Opdracht: Vertaal deze zin uit de tekst over taalmethodes voor NT2-leerlingen naar het Engels: "Er zijn veel taalmethodes beschikbaar in Nederland."

Gegeven tekst:
Methodes

Methodes gericht op NT2-leerlingen

 

Er zijn veel taalmethodes beschikbaar in Nederland. Al deze methodes richten zich op de ontwikkeling van leerlingen. Het is de bedoeling dat de leerling zich op alle facetten van het taalonderwijs ontwikkeld. Maar wat als Nederlands niet de eerste taal is, sluit de methode dan ook goed aan? Wij hebben onderzoek naar vijf methodes die zich richten op NT2-leerlingen gedaan. Deze methodes hebben wij beschreven en met elkaar vergeleken.

Bij sommige methodes hebben wij niet alle gegevens gehad om deze helemaal uit te werken. Voor vragen over methodes adviseren wij u contact op te nemen met de uitgeverij.

Methode Piramide
Doel Stimuleren taalontwikkeling, voorkomen dat leerlingen een te grote taalachterstand oplopen, een individueel programma wat de interesse van leerlingen blijft wekken en individuele hulp aan leerlingen biedt.

Getoonde gegevens:
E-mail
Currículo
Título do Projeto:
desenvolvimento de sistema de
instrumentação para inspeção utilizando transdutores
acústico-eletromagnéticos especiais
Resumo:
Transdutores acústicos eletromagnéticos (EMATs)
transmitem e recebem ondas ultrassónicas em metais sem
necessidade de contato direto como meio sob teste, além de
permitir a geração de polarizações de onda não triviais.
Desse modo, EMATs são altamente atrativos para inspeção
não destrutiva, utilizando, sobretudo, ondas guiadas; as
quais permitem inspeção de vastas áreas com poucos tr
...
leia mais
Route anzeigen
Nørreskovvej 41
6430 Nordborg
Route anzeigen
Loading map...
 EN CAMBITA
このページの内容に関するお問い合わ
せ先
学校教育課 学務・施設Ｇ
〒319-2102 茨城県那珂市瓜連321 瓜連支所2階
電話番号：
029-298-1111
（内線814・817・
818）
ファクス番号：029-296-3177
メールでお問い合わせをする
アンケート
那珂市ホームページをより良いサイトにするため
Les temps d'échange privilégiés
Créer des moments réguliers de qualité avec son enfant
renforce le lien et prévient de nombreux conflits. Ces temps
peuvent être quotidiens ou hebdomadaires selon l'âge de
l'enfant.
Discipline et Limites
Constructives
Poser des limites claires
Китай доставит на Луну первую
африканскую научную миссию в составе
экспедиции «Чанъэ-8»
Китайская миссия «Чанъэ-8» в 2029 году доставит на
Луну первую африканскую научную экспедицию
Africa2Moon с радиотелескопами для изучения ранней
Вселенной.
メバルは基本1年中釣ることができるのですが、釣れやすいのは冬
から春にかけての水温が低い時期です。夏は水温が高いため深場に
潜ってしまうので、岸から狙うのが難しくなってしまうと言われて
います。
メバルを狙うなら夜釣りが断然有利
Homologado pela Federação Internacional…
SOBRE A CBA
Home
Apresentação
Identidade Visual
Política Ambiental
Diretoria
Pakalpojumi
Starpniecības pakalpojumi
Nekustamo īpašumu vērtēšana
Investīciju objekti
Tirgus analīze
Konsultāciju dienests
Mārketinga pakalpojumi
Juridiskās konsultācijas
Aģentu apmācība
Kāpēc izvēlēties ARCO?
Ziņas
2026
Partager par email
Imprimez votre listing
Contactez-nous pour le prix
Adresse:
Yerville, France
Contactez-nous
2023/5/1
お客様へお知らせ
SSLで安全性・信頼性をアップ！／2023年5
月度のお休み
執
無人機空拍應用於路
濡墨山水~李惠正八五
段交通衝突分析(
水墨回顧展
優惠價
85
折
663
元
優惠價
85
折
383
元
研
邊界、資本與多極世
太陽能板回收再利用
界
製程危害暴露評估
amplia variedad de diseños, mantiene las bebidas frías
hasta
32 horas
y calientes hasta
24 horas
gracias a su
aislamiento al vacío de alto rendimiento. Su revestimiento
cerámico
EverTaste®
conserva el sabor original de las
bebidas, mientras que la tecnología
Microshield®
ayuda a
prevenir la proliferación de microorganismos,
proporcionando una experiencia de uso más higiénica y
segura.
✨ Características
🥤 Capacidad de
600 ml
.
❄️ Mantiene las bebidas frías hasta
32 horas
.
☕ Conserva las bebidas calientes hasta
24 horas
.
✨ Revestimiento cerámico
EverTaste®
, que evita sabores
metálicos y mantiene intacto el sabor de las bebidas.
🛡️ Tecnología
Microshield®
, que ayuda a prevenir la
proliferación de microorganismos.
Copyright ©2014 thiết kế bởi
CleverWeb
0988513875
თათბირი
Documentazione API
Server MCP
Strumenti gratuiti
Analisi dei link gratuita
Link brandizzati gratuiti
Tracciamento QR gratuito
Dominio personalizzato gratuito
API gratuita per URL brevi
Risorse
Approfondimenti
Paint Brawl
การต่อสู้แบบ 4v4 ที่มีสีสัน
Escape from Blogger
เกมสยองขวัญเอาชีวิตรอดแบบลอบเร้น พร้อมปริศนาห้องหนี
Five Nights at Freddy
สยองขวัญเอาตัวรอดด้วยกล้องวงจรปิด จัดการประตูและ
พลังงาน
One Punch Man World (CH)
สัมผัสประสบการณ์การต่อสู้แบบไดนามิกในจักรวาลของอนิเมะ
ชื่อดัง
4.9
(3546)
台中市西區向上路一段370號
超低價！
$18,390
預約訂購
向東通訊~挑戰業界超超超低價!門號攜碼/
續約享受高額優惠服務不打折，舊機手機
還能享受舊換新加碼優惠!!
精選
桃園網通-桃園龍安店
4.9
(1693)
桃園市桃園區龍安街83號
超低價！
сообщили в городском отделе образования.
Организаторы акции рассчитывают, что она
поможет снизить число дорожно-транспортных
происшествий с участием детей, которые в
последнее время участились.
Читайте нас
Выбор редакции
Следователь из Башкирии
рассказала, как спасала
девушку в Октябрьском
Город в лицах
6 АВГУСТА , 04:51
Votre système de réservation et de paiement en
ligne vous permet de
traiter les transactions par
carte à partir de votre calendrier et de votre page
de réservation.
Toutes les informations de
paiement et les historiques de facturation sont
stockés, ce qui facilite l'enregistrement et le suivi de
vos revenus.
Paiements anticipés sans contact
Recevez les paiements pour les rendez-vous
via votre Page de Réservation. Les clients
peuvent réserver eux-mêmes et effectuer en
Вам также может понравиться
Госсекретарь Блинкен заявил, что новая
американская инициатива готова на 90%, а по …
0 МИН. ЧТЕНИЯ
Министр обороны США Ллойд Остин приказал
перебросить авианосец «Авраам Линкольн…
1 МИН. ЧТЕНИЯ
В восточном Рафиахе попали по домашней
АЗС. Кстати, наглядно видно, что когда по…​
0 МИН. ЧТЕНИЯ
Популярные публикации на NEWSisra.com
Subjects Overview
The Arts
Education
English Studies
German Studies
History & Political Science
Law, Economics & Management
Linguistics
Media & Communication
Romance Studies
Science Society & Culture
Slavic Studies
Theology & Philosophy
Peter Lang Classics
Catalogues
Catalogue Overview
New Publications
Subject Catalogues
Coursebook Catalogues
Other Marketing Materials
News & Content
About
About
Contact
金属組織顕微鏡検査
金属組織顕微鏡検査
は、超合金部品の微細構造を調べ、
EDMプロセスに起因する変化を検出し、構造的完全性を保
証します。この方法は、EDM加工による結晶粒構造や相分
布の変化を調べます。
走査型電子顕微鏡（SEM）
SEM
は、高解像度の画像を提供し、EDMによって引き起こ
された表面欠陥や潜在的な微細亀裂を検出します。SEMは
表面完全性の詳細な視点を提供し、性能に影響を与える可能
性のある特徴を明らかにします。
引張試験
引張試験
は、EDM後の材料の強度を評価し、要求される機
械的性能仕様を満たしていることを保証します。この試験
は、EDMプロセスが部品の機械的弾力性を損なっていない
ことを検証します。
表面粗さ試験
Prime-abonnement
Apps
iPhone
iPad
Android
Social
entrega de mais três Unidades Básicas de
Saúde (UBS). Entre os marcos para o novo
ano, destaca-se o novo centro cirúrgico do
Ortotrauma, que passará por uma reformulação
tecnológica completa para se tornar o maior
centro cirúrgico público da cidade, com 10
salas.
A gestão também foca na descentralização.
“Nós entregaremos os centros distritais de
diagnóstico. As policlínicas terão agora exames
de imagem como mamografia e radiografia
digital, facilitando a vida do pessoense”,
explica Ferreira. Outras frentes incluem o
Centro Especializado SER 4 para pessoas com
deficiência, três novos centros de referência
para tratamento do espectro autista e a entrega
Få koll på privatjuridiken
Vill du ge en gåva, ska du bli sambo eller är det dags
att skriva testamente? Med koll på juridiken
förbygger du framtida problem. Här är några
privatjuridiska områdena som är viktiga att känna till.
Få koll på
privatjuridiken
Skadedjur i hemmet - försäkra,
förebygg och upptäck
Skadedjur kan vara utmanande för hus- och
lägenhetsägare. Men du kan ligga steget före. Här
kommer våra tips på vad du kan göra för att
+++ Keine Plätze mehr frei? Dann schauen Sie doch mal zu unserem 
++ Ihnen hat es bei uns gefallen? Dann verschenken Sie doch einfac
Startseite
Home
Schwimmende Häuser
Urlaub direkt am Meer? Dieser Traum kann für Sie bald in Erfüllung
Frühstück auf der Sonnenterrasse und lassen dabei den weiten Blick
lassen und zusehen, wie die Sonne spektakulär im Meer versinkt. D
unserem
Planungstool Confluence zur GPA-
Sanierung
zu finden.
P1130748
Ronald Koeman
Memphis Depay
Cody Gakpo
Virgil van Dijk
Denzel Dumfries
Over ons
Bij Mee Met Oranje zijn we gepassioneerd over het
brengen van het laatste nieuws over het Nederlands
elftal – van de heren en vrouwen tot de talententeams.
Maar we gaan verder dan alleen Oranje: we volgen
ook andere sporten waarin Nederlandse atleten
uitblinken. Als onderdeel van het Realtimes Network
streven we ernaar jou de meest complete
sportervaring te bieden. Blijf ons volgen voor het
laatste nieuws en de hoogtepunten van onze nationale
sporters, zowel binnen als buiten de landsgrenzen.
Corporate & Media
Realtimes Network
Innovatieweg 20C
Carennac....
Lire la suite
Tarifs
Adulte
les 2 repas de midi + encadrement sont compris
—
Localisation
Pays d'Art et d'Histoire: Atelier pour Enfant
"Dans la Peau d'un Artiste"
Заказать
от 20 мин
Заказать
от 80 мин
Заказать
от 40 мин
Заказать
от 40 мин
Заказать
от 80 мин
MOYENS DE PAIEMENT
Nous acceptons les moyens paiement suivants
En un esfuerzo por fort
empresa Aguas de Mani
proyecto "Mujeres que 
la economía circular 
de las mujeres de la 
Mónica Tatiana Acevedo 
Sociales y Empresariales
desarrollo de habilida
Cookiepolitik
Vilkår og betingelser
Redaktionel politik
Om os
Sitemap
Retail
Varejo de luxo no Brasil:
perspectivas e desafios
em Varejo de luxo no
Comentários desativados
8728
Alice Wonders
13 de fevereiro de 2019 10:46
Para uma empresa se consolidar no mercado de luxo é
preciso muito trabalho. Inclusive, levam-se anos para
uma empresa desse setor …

Uitwerking: There are many language teaching methods available in the Netherlands.